The fiscal and monetary policy actions that the government has enacted, including the massive stimulus packages, have helped maintain a measure of stability, and there is still the potential for financial support to flow directly to senior living coffers.
“It may not play out in the way that happened in the previous downturn, for instance, when you had many bankruptcies of owners and other true distress situations,” Menifee said. “… This may be more of an evolving story over the next year, rather than a lot of things available in the market over the next month or two.”
Meanwhile, the scarcity of deals in the last three months has made price discovery difficult. The dramatic drop in share prices for publicly traded senior housing owners and operators suggests that public market investors view Covid-19 as a more long-term drag on the sector than PGIM believes will be the case. For the moment, Blazejewski is observing a bid-ask spread between buyers and sellers, and he thinks it will take more time and data to create a convergence.
Needs-based assisted living and memory care may bounce back “a little ahead” of independent living, Menifee said. Blazejewski has not yet seen “too much divergence” between assisted living and independent living, though.
PGIM’s outlook analysis did not touch on the growing but still nascent active adult segment, but age-restricted manufactured housing is performing well.
“We’ve seen very stable, steady demand throughout economic cycles, and the current cycle is no exception, where we’re seeing rent collection rates in this environment of 99% or thereabouts,” Menifee said, of 55-plus manufactured housing.
PGIM’s senior housing fund does have flexibility to invest in sub-sectors, and is monitoring trends in areas such as manufactured housing, but the team’s focus has been firmly on more traditional opportunities to this point, Blazejewski said.
Up to 30% of the fund can be invested in ground-up development projects, which is another area of potentially growing opportunity.
“Potentially with a slowdown in construction activity and a possible savings in some construction costs and construction labor, we do think now is a more favorable time to be developing then it was even a couple years ago,” Blazejewski said.
However, Covid-19 could alter some development trends.
Prior to the pandemic, urban senior living projects were on the rise, as were mixed-use developments that incorporated senior housing as a component.
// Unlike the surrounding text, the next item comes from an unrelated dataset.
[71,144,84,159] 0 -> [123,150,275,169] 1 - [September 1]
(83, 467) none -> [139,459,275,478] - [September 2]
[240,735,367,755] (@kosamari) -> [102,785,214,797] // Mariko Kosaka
Now, the population density of urban centers is seen as a potential infection control risk, while mixed-use projects could be hampered because Covid-19 all but froze retail, hotels and gyms.
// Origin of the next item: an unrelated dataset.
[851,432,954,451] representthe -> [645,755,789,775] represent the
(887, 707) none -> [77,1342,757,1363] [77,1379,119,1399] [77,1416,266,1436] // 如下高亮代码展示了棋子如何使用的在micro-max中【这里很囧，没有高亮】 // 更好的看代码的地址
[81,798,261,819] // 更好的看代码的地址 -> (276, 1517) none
Menifee’s viewpoint is that demand for urban living may dwindle somewhat in the years ahead, but this trend was already underway before the coronavirus pandemic, he said. The demographic shift toward the suburbs has been driven in large part by millennials getting priced out of city centers or relocating to start families. The rise of so-called “hipsturbias” in first-ring suburbs has resulted, and Menifee does see these as potentially attractive markets for a variety of real estate types, including senior living.
Mixed-use projects likely will be harder to engineer due to Covid-19, Menifee said. The retail component has historically been the “weak link” in these developments, and that will only be harder in light of retail’s Covid-19 woes, particularly for smaller mixed-use projects that may struggle to gain the critical mass needed for success.
Still, there are always exceptions, and successful projects of all types could flourish if they are well executed, considering the amount of demand on the way. But flexibility and creativity will be key to meet the challenges of today and win over the consumers of tomorrow, which boils down again to the operational complexity of senior living, Menifee said.
“How many times can you say demand is going to double? But, demand is going to double,” he said. “That, to us, suggests there’s an industry that’s going to need to respond to that both operationally as well as developing new products … that maybe requires a rethink of how some existing communities are designed and operated.”